■ Raw data:
============================================================

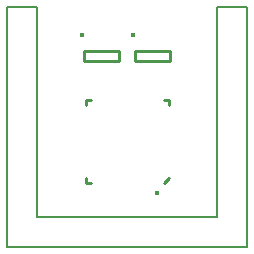
<source format=gbo>
G04 DipTrace 2.4.0.2*
%INcleduino_V1_finial_BottomSilk.gbr*%
%MOIN*%
%ADD10C,0.0098*%
%ADD14C,0.008*%
%ADD16C,0.0158*%
%ADD25C,0.0154*%
%FSLAX44Y44*%
G04*
G70*
G90*
G75*
G01*
%LNBotSilk*%
%LPD*%
X9518Y8860D2*
D10*
Y9018D1*
X9360D1*
X6762Y8860D2*
Y9018D1*
X6920D2*
X6762D1*
Y6261D2*
Y6418D1*
X6920Y6261D2*
X6762D1*
D16*
X9124Y5946D3*
X9518Y6418D2*
D10*
X9360Y6261D1*
D25*
X6647Y11188D3*
X6699Y10648D2*
D10*
X7881D1*
X6699Y10333D2*
X7881D1*
Y10648D2*
Y10333D1*
X6699Y10648D2*
Y10333D1*
D25*
X8347Y11188D3*
X8399Y10648D2*
D10*
X9581D1*
X8399Y10333D2*
X9581D1*
Y10648D2*
Y10333D1*
X8399Y10648D2*
Y10333D1*
X4140Y4140D2*
D14*
X12140D1*
X4140Y12140D2*
X5140D1*
X12140D2*
Y4140D1*
X5140Y12140D2*
Y5140D1*
X4140Y12140D2*
Y4140D1*
X11140Y12140D2*
X12140D1*
X11140D2*
Y5140D1*
X5140D2*
X11140D1*
M02*

</source>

============================================================

■ Problem details: The material above must be set down word for word, with no picture carried over.

■ Response box:
<source format=gbo>
G04 DipTrace 2.4.0.2*
%INcleduino_V1_finial_BottomSilk.gbr*%
%MOIN*%
%ADD10C,0.0098*%
%ADD14C,0.008*%
%ADD16C,0.0158*%
%ADD25C,0.0154*%
%FSLAX44Y44*%
G04*
G70*
G90*
G75*
G01*
%LNBotSilk*%
%LPD*%
X9518Y8860D2*
D10*
Y9018D1*
X9360D1*
X6762Y8860D2*
Y9018D1*
X6920D2*
X6762D1*
Y6261D2*
Y6418D1*
X6920Y6261D2*
X6762D1*
D16*
X9124Y5946D3*
X9518Y6418D2*
D10*
X9360Y6261D1*
D25*
X6647Y11188D3*
X6699Y10648D2*
D10*
X7881D1*
X6699Y10333D2*
X7881D1*
Y10648D2*
Y10333D1*
X6699Y10648D2*
Y10333D1*
D25*
X8347Y11188D3*
X8399Y10648D2*
D10*
X9581D1*
X8399Y10333D2*
X9581D1*
Y10648D2*
Y10333D1*
X8399Y10648D2*
Y10333D1*
X4140Y4140D2*
D14*
X12140D1*
X4140Y12140D2*
X5140D1*
X12140D2*
Y4140D1*
X5140Y12140D2*
Y5140D1*
X4140Y12140D2*
Y4140D1*
X11140Y12140D2*
X12140D1*
X11140D2*
Y5140D1*
X5140D2*
X11140D1*
M02*

</source>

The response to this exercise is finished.